One is how well-coordinated the many Secret Wars tie-ins have been. There was an intense level of world-building done in developing the patchwork planet of Battleworld, fused together by a nearly-omnipotent Doctor Doom as a way of salvaging disparate pieces of the destroyed multiverse. Although the tie-in stories themselves are relatively self-contained, they do a surprisingly good job of finding small ways to connect and share certain elements (like the planet’s police force of hammer-wielding Thors, or its Game of Thrones-inspired wall separating civilized sectors from the wastelands to the south. If you were able to read even a handful of the 50 mini-series that were published (this great article will help you decide which ones to try), you got a legitimate sense of what Battleworld and its Doom-inspired fiefdoms were all about.

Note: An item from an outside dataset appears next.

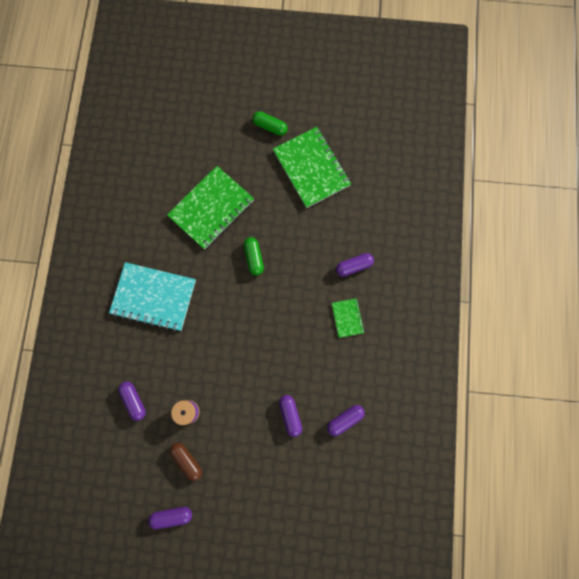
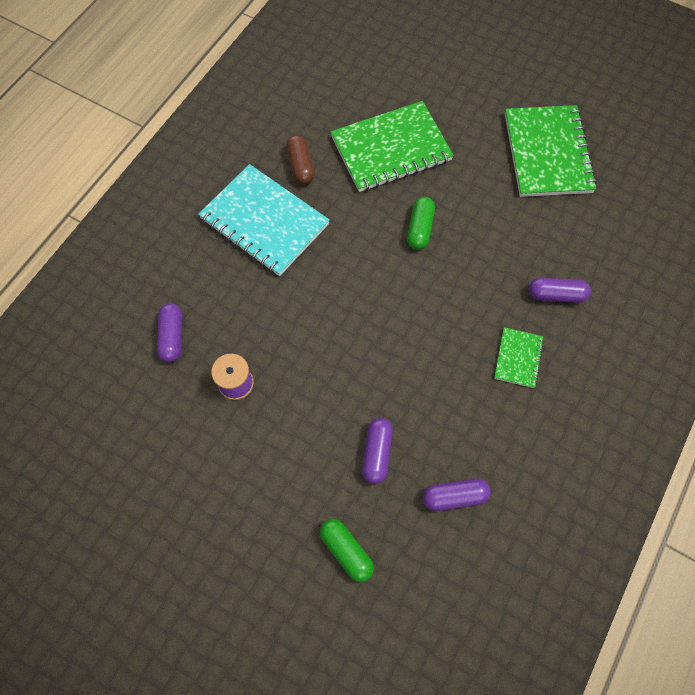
camera: 25 degrees right, 10 degrees down
(172, 516) = (142, 513): purple capsule -> none
(187, 460) = (202, 447): brown capsule -> brown capsule (300, 166)
(270, 127) = (512, 86): green capsule -> green capsule (346, 551)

Then there is the fact that Secret Wars is actually the finale of one huge story that writer Jonathan Hickman has been building for his whole career at Marvel. It’s the culmination of his epic 44-issue run on Avengers and his concurrent 33-issue run on New Avengers that began in 2013. But it even plays off story elements and character relationships that he set up way back during his run on Fantastic Four and its companion series, FF, from 2009-2012, as well as his stint on The Ultimates from 2011-2012 (which wasn’t even connected to regular Marvel continuity at the time but still converges with this series). Hickman seemed to have planted seeds for Secret Wars years ago, but everything he’s done may be judged by this final issue.
by Caitlin Skaalrud
It’s a little hard to synopsize Caitlin Skaalrud’s Houses of the Holy because, well, I’m not even sure exactly what is going on it—but I love it just the same. Sometimes, it's the visual wonder that matters most, and Skaalrud has created a comic that reads like an illustrated poem full of iconic and enigmatic imagery. For example, many scenes are set inside a tiny room with three walls that act like triptych panels in the background, making it seem like you’re observing a series of disturbing art installations, or maybe a music video directed by Tarsem Singh and Joel-Peter Witkin.
The story could be read as a meditation on depression, and it follows a young woman’s journey through a Dantean landscape of forests, tiny rooms, wide rivers, and tiny bell jars in order to reach the depths of her own psyche. Skaalrud uses large panels—sometimes only one per page—and minimal dialogue so you can immerse yourself in her carefully inked drawings.
Ape Entertainment/Sesame Workshop;
I’ve written often about all the great comic book options for early readers, and now it seems that Sesame Street has added some options for those readers and their parents. This month, they’ve made a bundle of comics available digitally through Amazon, iTunes, and Google books. Interestingly, each issue contains a “How to Read a Comic” page that helps introduce the concepts of panels, sound effects, other important aspects of comic reading (not to mention some digital specific stuff like swipes and zooms).
Sesame Street tends to appeal to kids younger than the typical age for reading comics, but with the way they appeal to grown-up senses of humor (like the Walking Dead parody above), these books can be a good set of comics for parents to sit and read with their pre-schoolers.